Directions | Reproduce all of the lines below word for word, omitting the pictures.

---------- Materials provided

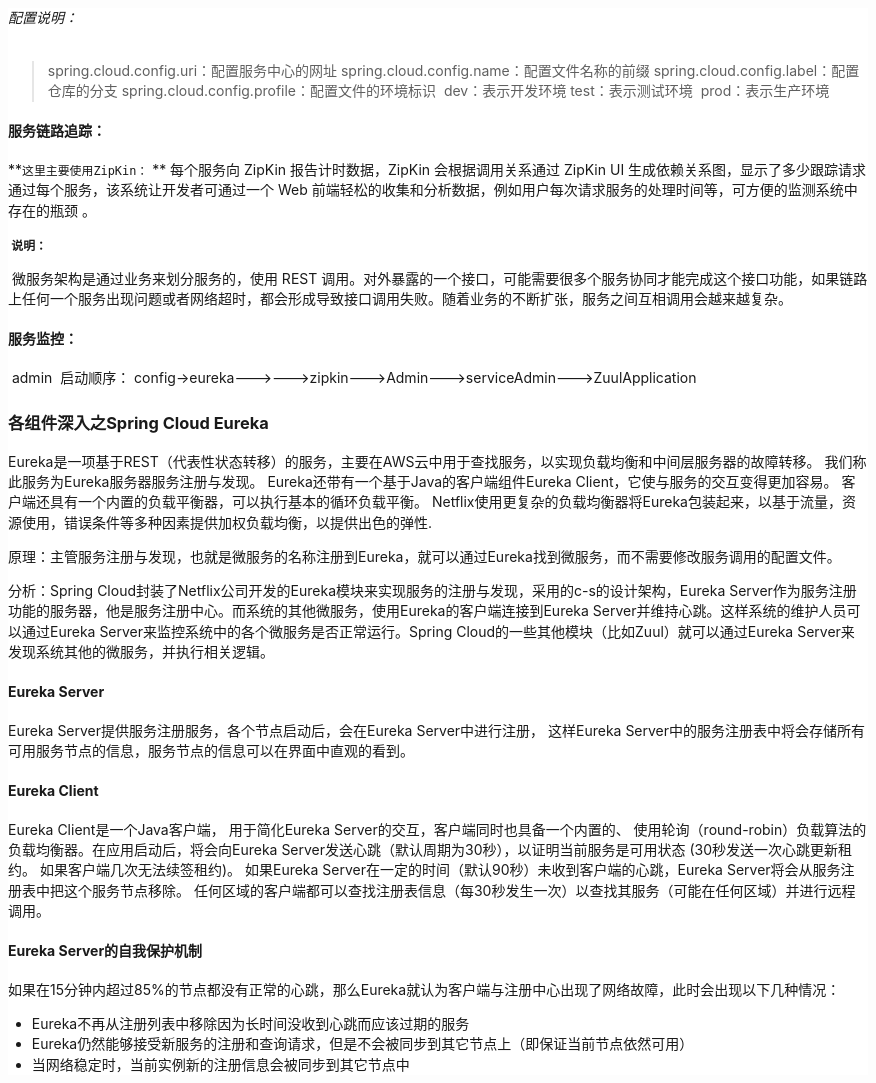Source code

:   ###### 配置说明：  

>    spring.cloud.config.uri：配置服务中心的网址
> ​   spring.cloud.config.name：配置文件名称的前缀
> ​   spring.cloud.config.label：配置仓库的分支
> ​   spring.cloud.config.profile：配置文件的环境标识
> ​        dev：表示开发环境
> ​        test：表示测试环境
> ​         prod：表示生产环境  

#### 服务链路追踪：

 **`这里主要使用ZipKin：`
**​         每个服务向 ZipKin 报告计时数据，ZipKin 会根据调用关系通过 ZipKin UI 生成依赖关系图，显示了多少跟踪请求通过每个服务，该系统让开发者可通过一个 Web 前端轻松的收集和分析数据，例如用户每次请求服务的处理时间等，可方便的监测系统中存在的瓶颈 。

**​    `说明：`**

​         微服务架构是通过业务来划分服务的，使用 REST 调用。对外暴露的一个接口，可能需要很多个服务协同才能完成这个接口功能，如果链路上任何一个服务出现问题或者网络超时，都会形成导致接口调用失败。随着业务的不断扩张，服务之间互相调用会越来越复杂。

#### 服务监控：

​        admin
​    启动顺序：
​        config->eureka--->--->zipkin--->Admin--->serviceAdmin--->ZuulApplication   

### 各组件深入之Spring Cloud Eureka

Eureka是一项基于REST（代表性状态转移）的服务，主要在AWS云中用于查找服务，以实现负载均衡和中间层服务器的故障转移。 我们称此服务为Eureka服务器服务注册与发现。 Eureka还带有一个基于Java的客户端组件Eureka Client，它使与服务的交互变得更加容易。 客户端还具有一个内置的负载平衡器，可以执行基本的循环负载平衡。 Netflix使用更复杂的负载均衡器将Eureka包装起来，以基于流量，资源使用，错误条件等多种因素提供加权负载均衡，以提供出色的弹性.

原理：主管服务注册与发现，也就是微服务的名称注册到Eureka，就可以通过Eureka找到微服务，而不需要修改服务调用的配置文件。



分析：Spring Cloud封装了Netflix公司开发的Eureka模块来实现服务的注册与发现，采用的c-s的设计架构，Eureka Server作为服务注册功能的服务器，他是服务注册中心。而系统的其他微服务，使用Eureka的客户端连接到Eureka Server并维持心跳。这样系统的维护人员可以通过Eureka Server来监控系统中的各个微服务是否正常运行。Spring Cloud的一些其他模块（比如Zuul）就可以通过Eureka Server来发现系统其他的微服务，并执行相关逻辑。

#### **Eureka Server**

Eureka Server提供服务注册服务，各个节点启动后，会在Eureka Server中进行注册， 这样Eureka Server中的服务注册表中将会存储所有可用服务节点的信息，服务节点的信息可以在界面中直观的看到。

#### **Eureka Client**

Eureka Client是一个Java客户端， 用于简化Eureka Server的交互，客户端同时也具备一个内置的、 使用轮询（round-robin）负载算法的负载均衡器。在应用启动后，将会向Eureka Server发送心跳（默认周期为30秒），以证明当前服务是可用状态 (30秒发送一次心跳更新租约。 如果客户端几次无法续签租约)。 如果Eureka Server在一定的时间（默认90秒）未收到客户端的心跳，Eureka Server将会从服务注册表中把这个服务节点移除。 任何区域的客户端都可以查找注册表信息（每30秒发生一次）以查找其服务（可能在任何区域）并进行远程调用。

#### **Eureka Server的自我保护机制**

如果在15分钟内超过85%的节点都没有正常的心跳，那么Eureka就认为客户端与注册中心出现了网络故障，此时会出现以下几种情况：

- Eureka不再从注册列表中移除因为长时间没收到心跳而应该过期的服务
- Eureka仍然能够接受新服务的注册和查询请求，但是不会被同步到其它节点上（即保证当前节点依然可用）
- 当网络稳定时，当前实例新的注册信息会被同步到其它节点中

--------------------

Task response |
Source code

:   ###### 配置说明：  

>    spring.cloud.config.uri：配置服务中心的网址
> ​   spring.cloud.config.name：配置文件名称的前缀
> ​   spring.cloud.config.label：配置仓库的分支
> ​   spring.cloud.config.profile：配置文件的环境标识
> ​        dev：表示开发环境
> ​        test：表示测试环境
> ​         prod：表示生产环境  

#### 服务链路追踪：

 **`这里主要使用ZipKin：`
**​         每个服务向 ZipKin 报告计时数据，ZipKin 会根据调用关系通过 ZipKin UI 生成依赖关系图，显示了多少跟踪请求通过每个服务，该系统让开发者可通过一个 Web 前端轻松的收集和分析数据，例如用户每次请求服务的处理时间等，可方便的监测系统中存在的瓶颈 。

**​    `说明：`**

​         微服务架构是通过业务来划分服务的，使用 REST 调用。对外暴露的一个接口，可能需要很多个服务协同才能完成这个接口功能，如果链路上任何一个服务出现问题或者网络超时，都会形成导致接口调用失败。随着业务的不断扩张，服务之间互相调用会越来越复杂。

#### 服务监控：

​        admin
​    启动顺序：
​        config->eureka--->--->zipkin--->Admin--->serviceAdmin--->ZuulApplication   

### 各组件深入之Spring Cloud Eureka

Eureka是一项基于REST（代表性状态转移）的服务，主要在AWS云中用于查找服务，以实现负载均衡和中间层服务器的故障转移。 我们称此服务为Eureka服务器服务注册与发现。 Eureka还带有一个基于Java的客户端组件Eureka Client，它使与服务的交互变得更加容易。 客户端还具有一个内置的负载平衡器，可以执行基本的循环负载平衡。 Netflix使用更复杂的负载均衡器将Eureka包装起来，以基于流量，资源使用，错误条件等多种因素提供加权负载均衡，以提供出色的弹性.

原理：主管服务注册与发现，也就是微服务的名称注册到Eureka，就可以通过Eureka找到微服务，而不需要修改服务调用的配置文件。



分析：Spring Cloud封装了Netflix公司开发的Eureka模块来实现服务的注册与发现，采用的c-s的设计架构，Eureka Server作为服务注册功能的服务器，他是服务注册中心。而系统的其他微服务，使用Eureka的客户端连接到Eureka Server并维持心跳。这样系统的维护人员可以通过Eureka Server来监控系统中的各个微服务是否正常运行。Spring Cloud的一些其他模块（比如Zuul）就可以通过Eureka Server来发现系统其他的微服务，并执行相关逻辑。

#### **Eureka Server**

Eureka Server提供服务注册服务，各个节点启动后，会在Eureka Server中进行注册， 这样Eureka Server中的服务注册表中将会存储所有可用服务节点的信息，服务节点的信息可以在界面中直观的看到。

#### **Eureka Client**

Eureka Client是一个Java客户端， 用于简化Eureka Server的交互，客户端同时也具备一个内置的、 使用轮询（round-robin）负载算法的负载均衡器。在应用启动后，将会向Eureka Server发送心跳（默认周期为30秒），以证明当前服务是可用状态 (30秒发送一次心跳更新租约。 如果客户端几次无法续签租约)。 如果Eureka Server在一定的时间（默认90秒）未收到客户端的心跳，Eureka Server将会从服务注册表中把这个服务节点移除。 任何区域的客户端都可以查找注册表信息（每30秒发生一次）以查找其服务（可能在任何区域）并进行远程调用。

#### **Eureka Server的自我保护机制**

如果在15分钟内超过85%的节点都没有正常的心跳，那么Eureka就认为客户端与注册中心出现了网络故障，此时会出现以下几种情况：

- Eureka不再从注册列表中移除因为长时间没收到心跳而应该过期的服务
- Eureka仍然能够接受新服务的注册和查询请求，但是不会被同步到其它节点上（即保证当前节点依然可用）
- 当网络稳定时，当前实例新的注册信息会被同步到其它节点中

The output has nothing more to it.